I enjoyed the movie we watched in class because it went into more detail about the scientific origins of life. It's strange how sometimes classes during a semester will intersect and cover some of the same material. In Biology 10 this week I read about Stanley Miller's project in 1953 that helped confirm the theory of how life began.
"Stanley Miller observed that modern biological macromolecules (DNA, protein, carbohydrates, and so on) are all composed of elements that were present in abundance on the early Earth. He designed a closed system to simulate such conditions that could produce biologically important organic molecules from inorganic ingredients. A warmed flask of water simulated the primordial sea. An "atmosphere" - in the form of gases added to a reaction chamber - contained hydrogen gas (H2), methane (CH4), ammonia (NH3), and water vapor (H2O). After the apparatus had run for a week, an abundance of organic molecules essential for life, including amino acids, the monomers of proteins, had collected in the "sea". These laboratory simulations of the primeval Earth have produced all 20 amino acids, several sugars, lipids, nucleotides, and even ATP" - from Essential Biology, Second Edition.

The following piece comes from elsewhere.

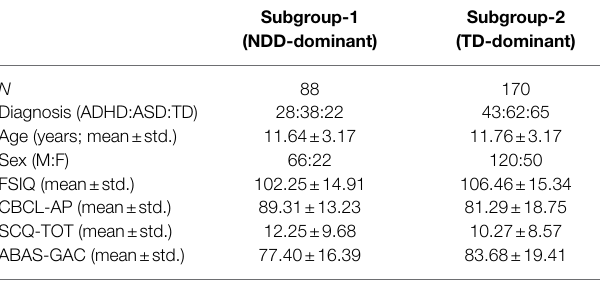
TABLE 3 | Subgroup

This made me question whether this information makes me believe more or less in "God" or a creator, and also what time means and how we are trapped within it. It also made me simultaneously feel a sense of responsibility and sadness about being born at a time where humans are destroying so much of the work nature has done and potentially living at the end of time on earth. At the same time, it could be just the end of HUMANS on earth and maybe a new evolution would occur from the prokaryotic archaea, who could withstand global warming/nuclear war/2012/etc.etc.etc.
How do you think the world will end?